**TASK TO CARRY OUT:** Present every line of the material below as a numbered list, omitting any blank lines.

** START INPUT RECORDS **

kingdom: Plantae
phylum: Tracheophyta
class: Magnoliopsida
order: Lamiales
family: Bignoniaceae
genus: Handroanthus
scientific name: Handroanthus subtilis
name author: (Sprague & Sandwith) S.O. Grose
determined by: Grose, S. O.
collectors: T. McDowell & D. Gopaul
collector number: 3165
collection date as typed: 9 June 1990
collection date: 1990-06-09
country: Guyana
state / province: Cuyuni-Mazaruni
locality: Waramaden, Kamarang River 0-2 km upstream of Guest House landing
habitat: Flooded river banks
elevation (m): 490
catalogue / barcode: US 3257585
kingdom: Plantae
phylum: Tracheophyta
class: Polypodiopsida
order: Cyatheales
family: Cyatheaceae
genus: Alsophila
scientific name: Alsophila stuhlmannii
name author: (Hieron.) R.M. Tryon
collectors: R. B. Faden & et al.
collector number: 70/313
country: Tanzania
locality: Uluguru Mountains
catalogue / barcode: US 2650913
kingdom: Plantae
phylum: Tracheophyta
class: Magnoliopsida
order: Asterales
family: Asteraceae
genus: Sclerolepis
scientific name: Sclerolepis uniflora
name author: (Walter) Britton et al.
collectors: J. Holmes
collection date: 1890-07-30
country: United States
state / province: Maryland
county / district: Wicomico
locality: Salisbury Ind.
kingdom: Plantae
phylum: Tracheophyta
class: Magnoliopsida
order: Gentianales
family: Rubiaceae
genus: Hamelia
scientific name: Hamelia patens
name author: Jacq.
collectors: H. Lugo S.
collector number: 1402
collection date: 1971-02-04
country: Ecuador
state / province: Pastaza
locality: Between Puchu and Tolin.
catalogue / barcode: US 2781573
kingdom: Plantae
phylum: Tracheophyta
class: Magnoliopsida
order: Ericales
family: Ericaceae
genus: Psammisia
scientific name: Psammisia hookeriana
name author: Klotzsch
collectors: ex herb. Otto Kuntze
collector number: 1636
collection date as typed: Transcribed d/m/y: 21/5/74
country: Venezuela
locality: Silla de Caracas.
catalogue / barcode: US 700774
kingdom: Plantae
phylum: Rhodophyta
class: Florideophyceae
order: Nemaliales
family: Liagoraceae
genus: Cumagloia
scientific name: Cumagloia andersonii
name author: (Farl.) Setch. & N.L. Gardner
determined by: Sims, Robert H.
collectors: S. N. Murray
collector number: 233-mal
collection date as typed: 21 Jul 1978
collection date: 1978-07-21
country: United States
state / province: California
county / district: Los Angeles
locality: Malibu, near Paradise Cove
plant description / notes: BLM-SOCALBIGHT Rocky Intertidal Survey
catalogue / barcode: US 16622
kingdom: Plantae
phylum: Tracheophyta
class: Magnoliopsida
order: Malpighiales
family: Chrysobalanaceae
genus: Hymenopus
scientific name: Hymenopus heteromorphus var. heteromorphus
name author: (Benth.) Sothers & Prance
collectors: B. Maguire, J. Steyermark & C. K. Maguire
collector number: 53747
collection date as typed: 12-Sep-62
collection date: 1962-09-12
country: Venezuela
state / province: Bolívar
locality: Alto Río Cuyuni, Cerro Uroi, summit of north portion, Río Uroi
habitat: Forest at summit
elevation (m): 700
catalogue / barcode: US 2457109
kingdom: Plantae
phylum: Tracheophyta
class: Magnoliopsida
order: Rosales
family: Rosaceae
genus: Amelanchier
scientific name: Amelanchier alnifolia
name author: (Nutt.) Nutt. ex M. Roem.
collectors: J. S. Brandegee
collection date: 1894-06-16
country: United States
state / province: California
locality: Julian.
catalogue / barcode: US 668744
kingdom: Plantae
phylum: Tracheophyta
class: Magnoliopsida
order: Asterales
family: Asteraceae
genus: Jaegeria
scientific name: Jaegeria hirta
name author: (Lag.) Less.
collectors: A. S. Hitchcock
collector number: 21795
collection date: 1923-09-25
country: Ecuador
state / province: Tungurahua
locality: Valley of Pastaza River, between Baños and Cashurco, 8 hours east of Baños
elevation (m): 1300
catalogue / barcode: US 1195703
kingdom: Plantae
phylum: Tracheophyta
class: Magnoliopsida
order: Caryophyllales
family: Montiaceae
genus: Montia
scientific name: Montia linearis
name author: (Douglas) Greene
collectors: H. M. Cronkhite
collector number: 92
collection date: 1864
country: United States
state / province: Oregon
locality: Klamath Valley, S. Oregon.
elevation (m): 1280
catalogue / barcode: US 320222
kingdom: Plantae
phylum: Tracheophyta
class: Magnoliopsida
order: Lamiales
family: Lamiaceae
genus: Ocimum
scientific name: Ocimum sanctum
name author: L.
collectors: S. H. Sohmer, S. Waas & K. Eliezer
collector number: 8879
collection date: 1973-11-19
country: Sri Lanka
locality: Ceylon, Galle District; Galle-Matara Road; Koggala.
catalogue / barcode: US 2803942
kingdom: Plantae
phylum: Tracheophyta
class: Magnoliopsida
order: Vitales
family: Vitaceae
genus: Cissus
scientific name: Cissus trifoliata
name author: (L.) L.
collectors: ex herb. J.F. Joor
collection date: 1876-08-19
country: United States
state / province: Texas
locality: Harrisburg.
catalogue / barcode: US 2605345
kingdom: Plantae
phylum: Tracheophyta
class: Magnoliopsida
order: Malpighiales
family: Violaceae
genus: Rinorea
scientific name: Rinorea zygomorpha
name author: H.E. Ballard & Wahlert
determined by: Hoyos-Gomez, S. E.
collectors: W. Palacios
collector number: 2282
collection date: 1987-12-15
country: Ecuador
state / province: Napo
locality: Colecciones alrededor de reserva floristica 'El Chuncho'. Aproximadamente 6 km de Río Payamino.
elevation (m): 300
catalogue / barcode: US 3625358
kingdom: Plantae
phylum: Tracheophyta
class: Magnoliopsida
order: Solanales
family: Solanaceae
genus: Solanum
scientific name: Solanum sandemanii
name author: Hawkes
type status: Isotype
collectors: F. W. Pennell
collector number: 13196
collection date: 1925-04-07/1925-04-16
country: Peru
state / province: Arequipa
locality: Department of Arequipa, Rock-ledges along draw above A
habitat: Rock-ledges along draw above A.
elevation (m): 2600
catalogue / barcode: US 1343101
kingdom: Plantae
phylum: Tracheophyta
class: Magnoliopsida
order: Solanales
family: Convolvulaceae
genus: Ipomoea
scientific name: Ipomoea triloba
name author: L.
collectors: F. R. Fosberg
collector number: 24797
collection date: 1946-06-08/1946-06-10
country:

** END INPUT RECORDS **

**EXERCISE ANSWER:**
1. kingdom: Plantae
2. phylum: Tracheophyta
3. class: Magnoliopsida
4. order: Lamiales
5. family: Bignoniaceae
6. genus: Handroanthus
7. scientific name: Handroanthus subtilis
8. name author: (Sprague & Sandwith) S.O. Grose
9. determined by: Grose, S. O.
10. collectors: T. McDowell & D. Gopaul
11. collector number: 3165
12. collection date as typed: 9 June 1990
13. collection date: 1990-06-09
14. country: Guyana
15. state / province: Cuyuni-Mazaruni
16. locality: Waramaden, Kamarang River 0-2 km upstream of Guest House landing
17. habitat: Flooded river banks
18. elevation (m): 490
19. catalogue / barcode: US 3257585
20. kingdom: Plantae
21. phylum: Tracheophyta
22. class: Polypodiopsida
23. order: Cyatheales
24. family: Cyatheaceae
25. genus: Alsophila
26. scientific name: Alsophila stuhlmannii
27. name author: (Hieron.) R.M. Tryon
28. collectors: R. B. Faden & et al.
29. collector number: 70/313
30. country: Tanzania
31. locality: Uluguru Mountains
32. catalogue / barcode: US 2650913
33. kingdom: Plantae
34. phylum: Tracheophyta
35. class: Magnoliopsida
36. order: Asterales
37. family: Asteraceae
38. genus: Sclerolepis
39. scientific name: Sclerolepis uniflora
40. name author: (Walter) Britton et al.
41. collectors: J. Holmes
42. collection date: 1890-07-30
43. country: United States
44. state / province: Maryland
45. county / district: Wicomico
46. locality: Salisbury Ind.
47. kingdom: Plantae
48. phylum: Tracheophyta
49. class: Magnoliopsida
50. order: Gentianales
51. family: Rubiaceae
52. genus: Hamelia
53. scientific name: Hamelia patens
54. name author: Jacq.
55. collectors: H. Lugo S.
56. collector number: 1402
57. collection date: 1971-02-04
58. country: Ecuador
59. state / province: Pastaza
60. locality: Between Puchu and Tolin.
61. catalogue / barcode: US 2781573
62. kingdom: Plantae
63. phylum: Tracheophyta
64. class: Magnoliopsida
65. order: Ericales
66. family: Ericaceae
67. genus: Psammisia
68. scientific name: Psammisia hookeriana
69. name author: Klotzsch
70. collectors: ex herb. Otto Kuntze
71. collector number: 1636
72. collection date as typed: Transcribed d/m/y: 21/5/74
73. country: Venezuela
74. locality: Silla de Caracas.
75. catalogue / barcode: US 700774
76. kingdom: Plantae
77. phylum: Rhodophyta
78. class: Florideophyceae
79. order: Nemaliales
80. family: Liagoraceae
81. genus: Cumagloia
82. scientific name: Cumagloia andersonii
83. name author: (Farl.) Setch. & N.L. Gardner
84. determined by: Sims, Robert H.
85. collectors: S. N. Murray
86. collector number: 233-mal
87. collection date as typed: 21 Jul 1978
88. collection date: 1978-07-21
89. country: United States
90. state / province: California
91. county / district: Los Angeles
92. locality: Malibu, near Paradise Cove
93. plant description / notes: BLM-SOCALBIGHT Rocky Intertidal Survey
94. catalogue / barcode: US 16622
95. kingdom: Plantae
96. phylum: Tracheophyta
97. class: Magnoliopsida
98. order: Malpighiales
99. family: Chrysobalanaceae
100. genus: Hymenopus
101. scientific name: Hymenopus heteromorphus var. heteromorphus
102. name author: (Benth.) Sothers & Prance
103. collectors: B. Maguire, J. Steyermark & C. K. Maguire
104. collector number: 53747
105. collection date as typed: 12-Sep-62
106. collection date: 1962-09-12
107. country: Venezuela
108. state / province: Bolívar
109. locality: Alto Río Cuyuni, Cerro Uroi, summit of north portion, Río Uroi
110. habitat: Forest at summit
111. elevation (m): 700
112. catalogue / barcode: US 2457109
113. kingdom: Plantae
114. phylum: Tracheophyta
115. class: Magnoliopsida
116. order: Rosales
117. family: Rosaceae
118. genus: Amelanchier
119. scientific name: Amelanchier alnifolia
120. name author: (Nutt.) Nutt. ex M. Roem.
121. collectors: J. S. Brandegee
122. collection date: 1894-06-16
123. country: United States
124. state / province: California
125. locality: Julian.
126. catalogue / barcode: US 668744
127. kingdom: Plantae
128. phylum: Tracheophyta
129. class: Magnoliopsida
130. order: Asterales
131. family: Asteraceae
132. genus: Jaegeria
133. scientific name: Jaegeria hirta
134. name author: (Lag.) Less.
135. collectors: A. S. Hitchcock
136. collector number: 21795
137. collection date: 1923-09-25
138. country: Ecuador
139. state / province: Tungurahua
140. locality: Valley of Pastaza River, between Baños and Cashurco, 8 hours east of Baños
141. elevation (m): 1300
142. catalogue / barcode: US 1195703
143. kingdom: Plantae
144. phylum: Tracheophyta
145. class: Magnoliopsida
146. order: Caryophyllales
147. family: Montiaceae
148. genus: Montia
149. scientific name: Montia linearis
150. name author: (Douglas) Greene
151. collectors: H. M. Cronkhite
152. collector number: 92
153. collection date: 1864
154. country: United States
155. state / province: Oregon
156. locality: Klamath Valley, S. Oregon.
157. elevation (m): 1280
158. catalogue / barcode: US 320222
159. kingdom: Plantae
160. phylum: Tracheophyta
161. class: Magnoliopsida
162. order: Lamiales
163. family: Lamiaceae
164. genus: Ocimum
165. scientific name: Ocimum sanctum
166. name author: L.
167. collectors: S. H. Sohmer, S. Waas & K. Eliezer
168. collector number: 8879
169. collection date: 1973-11-19
170. country: Sri Lanka
171. locality: Ceylon, Galle District; Galle-Matara Road; Koggala.
172. catalogue / barcode: US 2803942
173. kingdom: Plantae
174. phylum: Tracheophyta
175. class: Magnoliopsida
176. order: Vitales
177. family: Vitaceae
178. genus: Cissus
179. scientific name: Cissus trifoliata
180. name author: (L.) L.
181. collectors: ex herb. J.F. Joor
182. collection date: 1876-08-19
183. country: United States
184. state / province: Texas
185. locality: Harrisburg.
186. catalogue / barcode: US 2605345
187. kingdom: Plantae
188. phylum: Tracheophyta
189. class: Magnoliopsida
190. order: Malpighiales
191. family: Violaceae
192. genus: Rinorea
193. scientific name: Rinorea zygomorpha
194. name author: H.E. Ballard & Wahlert
195. determined by: Hoyos-Gomez, S. E.
196. collectors: W. Palacios
197. collector number: 2282
198. collection date: 1987-12-15
199. country: Ecuador
200. state / province: Napo
201. locality: Colecciones alrededor de reserva floristica 'El Chuncho'. Aproximadamente 6 km de Río Payamino.
202. elevation (m): 300
203. catalogue / barcode: US 3625358
204. kingdom: Plantae
205. phylum: Tracheophyta
206. class: Magnoliopsida
207. order: Solanales
208. family: Solanaceae
209. genus: Solanum
210. scientific name: Solanum sandemanii
211. name author: Hawkes
212. type status: Isotype
213. collectors: F. W. Pennell
214. collector number: 13196
215. collection date: 1925-04-07/1925-04-16
216. country: Peru
217. state / province: Arequipa
218. locality: Department of Arequipa, Rock-ledges along draw above A
219. habitat: Rock-ledges along draw above A.
220. elevation (m): 2600
221. catalogue / barcode: US 1343101
222. kingdom: Plantae
223. phylum: Tracheophyta
224. class: Magnoliopsida
225. order: Solanales
226. family: Convolvulaceae
227. genus: Ipomoea
228. scientific name: Ipomoea triloba
229. name author: L.
230. collectors: F. R. Fosberg
231. collector number: 24797
232. collection date: 1946-06-08/1946-06-10
233. country:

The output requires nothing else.